Este tipo de conversa sempre foi intolerável. Hoje, é absurda. Tudo isto se passou com a cumplicidade dos representantes da União de Sindicatos de Lisboa da CGTP. Só esta atitude determinou que um leque muito variado de organizações se reunissem para dar resposta a esta golpada, organizando uma manifestação separada. E foram estas organizações que convidaram todos os partidos (menos o PCP, naturalmente) a integrar o fim do nosso cortejo.
A este propósito, alcunhar as associações ecologistas de «fundamentalistas» porque não estiveram, nem estarão, de acordo com este tipo de práticas não é bonito e também não ajuda a resolver os problemas da desconfiança. Além de mais, o termo «fundamentalista» faz lembrar a linguagem do Império, a propósito de outras guerras.
Tomo nota ainda da receita do entrevistado para resolver o problema do «brilho das personalidades»: com mais personalidades. Não será de fazermos um esforço para trazermos mais associações, mais sindicatos, mais jovens, mais mulheres, mais imigrantes, e batermo-nos todos para que se respeitem os critérios que livremente aceitamos, dando um lugar de destaque aos jovens, às mulheres, e principalmente às vítimas do sistema, por exemplo, os desempregados?

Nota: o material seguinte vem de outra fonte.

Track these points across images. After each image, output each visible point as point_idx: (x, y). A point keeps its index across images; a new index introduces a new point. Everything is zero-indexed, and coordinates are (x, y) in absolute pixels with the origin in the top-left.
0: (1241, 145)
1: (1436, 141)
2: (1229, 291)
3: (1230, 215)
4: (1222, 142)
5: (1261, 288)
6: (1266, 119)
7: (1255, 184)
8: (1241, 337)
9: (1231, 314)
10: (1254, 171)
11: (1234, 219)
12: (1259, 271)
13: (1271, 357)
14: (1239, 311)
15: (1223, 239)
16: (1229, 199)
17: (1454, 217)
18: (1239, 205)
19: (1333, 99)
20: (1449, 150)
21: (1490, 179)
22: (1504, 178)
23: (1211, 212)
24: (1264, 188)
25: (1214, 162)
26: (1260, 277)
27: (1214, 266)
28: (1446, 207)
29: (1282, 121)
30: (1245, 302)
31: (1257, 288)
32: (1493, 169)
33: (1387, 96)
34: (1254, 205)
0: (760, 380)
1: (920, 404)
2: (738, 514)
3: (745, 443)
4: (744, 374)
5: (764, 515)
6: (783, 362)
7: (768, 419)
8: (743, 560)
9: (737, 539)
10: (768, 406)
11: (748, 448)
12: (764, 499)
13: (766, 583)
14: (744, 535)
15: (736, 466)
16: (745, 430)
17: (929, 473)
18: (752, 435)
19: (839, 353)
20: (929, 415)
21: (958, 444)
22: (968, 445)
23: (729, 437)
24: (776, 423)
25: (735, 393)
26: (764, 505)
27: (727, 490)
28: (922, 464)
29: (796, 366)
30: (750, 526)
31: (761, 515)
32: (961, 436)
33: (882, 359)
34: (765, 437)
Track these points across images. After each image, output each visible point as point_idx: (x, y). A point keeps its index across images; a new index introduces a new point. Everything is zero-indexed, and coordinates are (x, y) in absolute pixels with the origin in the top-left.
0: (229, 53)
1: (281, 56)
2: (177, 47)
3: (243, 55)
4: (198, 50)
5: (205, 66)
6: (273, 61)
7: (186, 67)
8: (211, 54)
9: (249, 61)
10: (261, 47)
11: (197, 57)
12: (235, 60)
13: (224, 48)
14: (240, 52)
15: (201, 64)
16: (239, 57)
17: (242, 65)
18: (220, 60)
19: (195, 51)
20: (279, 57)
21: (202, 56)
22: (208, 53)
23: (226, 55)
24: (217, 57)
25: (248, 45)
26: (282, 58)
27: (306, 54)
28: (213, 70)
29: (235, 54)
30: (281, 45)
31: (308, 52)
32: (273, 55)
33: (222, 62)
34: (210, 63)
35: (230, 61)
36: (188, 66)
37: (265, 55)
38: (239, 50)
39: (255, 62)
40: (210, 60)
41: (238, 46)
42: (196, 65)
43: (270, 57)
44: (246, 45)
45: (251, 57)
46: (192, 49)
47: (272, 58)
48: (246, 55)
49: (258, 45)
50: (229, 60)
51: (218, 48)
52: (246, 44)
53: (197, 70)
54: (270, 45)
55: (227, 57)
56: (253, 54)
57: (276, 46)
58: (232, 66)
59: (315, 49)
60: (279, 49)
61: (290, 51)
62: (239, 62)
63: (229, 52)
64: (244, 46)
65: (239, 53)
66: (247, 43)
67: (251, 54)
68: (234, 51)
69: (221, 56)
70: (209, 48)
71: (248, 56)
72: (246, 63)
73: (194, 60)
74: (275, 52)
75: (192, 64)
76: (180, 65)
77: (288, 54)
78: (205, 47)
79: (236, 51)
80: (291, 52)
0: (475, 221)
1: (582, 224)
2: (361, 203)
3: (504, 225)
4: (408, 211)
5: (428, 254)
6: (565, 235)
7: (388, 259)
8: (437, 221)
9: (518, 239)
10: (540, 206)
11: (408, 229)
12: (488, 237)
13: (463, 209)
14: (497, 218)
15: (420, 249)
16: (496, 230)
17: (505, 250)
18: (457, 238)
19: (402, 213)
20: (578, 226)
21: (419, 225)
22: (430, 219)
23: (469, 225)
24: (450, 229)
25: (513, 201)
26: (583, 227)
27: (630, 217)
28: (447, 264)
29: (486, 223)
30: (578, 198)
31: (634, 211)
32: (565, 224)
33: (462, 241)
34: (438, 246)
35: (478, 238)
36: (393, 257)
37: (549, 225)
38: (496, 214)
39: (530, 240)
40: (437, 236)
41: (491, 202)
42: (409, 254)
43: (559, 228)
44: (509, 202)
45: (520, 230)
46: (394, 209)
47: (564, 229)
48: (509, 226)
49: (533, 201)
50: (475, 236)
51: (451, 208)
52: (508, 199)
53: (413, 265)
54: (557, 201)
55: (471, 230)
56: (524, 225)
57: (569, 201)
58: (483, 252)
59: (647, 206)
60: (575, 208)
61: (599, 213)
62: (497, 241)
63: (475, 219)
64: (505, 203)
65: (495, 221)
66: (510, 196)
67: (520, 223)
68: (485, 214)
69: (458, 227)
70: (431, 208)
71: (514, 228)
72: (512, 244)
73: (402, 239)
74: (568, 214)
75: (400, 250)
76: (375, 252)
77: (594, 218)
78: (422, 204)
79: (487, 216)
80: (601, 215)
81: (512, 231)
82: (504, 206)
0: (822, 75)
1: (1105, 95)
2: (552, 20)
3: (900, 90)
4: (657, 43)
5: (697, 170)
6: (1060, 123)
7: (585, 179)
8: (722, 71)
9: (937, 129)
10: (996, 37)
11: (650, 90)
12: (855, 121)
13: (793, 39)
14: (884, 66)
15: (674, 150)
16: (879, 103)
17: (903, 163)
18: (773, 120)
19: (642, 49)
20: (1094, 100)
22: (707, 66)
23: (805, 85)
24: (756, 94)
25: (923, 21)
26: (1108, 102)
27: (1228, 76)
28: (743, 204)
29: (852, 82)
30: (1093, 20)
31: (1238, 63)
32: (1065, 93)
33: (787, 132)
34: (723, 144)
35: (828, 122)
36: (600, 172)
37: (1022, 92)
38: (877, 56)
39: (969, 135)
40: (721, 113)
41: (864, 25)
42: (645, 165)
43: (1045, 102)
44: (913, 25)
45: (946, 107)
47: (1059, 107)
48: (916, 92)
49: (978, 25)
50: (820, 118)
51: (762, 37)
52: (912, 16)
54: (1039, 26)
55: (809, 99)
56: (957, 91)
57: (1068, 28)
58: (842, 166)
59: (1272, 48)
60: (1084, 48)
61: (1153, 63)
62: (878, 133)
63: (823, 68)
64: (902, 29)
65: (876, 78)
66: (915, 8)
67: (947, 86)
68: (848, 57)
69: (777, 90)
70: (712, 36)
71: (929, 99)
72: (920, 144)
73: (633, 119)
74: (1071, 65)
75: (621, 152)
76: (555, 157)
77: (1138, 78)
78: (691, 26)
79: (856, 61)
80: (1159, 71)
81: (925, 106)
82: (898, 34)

Caro Garrido, não é necessário afirmares que o Fórum não é um movimento dos movimentos, só porque o Avante diz que não é. Não confundas o Avante com a Bíblia, mesmo em tempo de Congresso. A entrevista que deste, além de mais divisionista do que aquilo que o PC censura aos jornais, é um modelo acabado do remédio para afastar todos quantos não estão dispostos a aturar as práticas do sectarismo. Por isso uso esta via para te responder. Medita nesta questão em tempo de Congresso.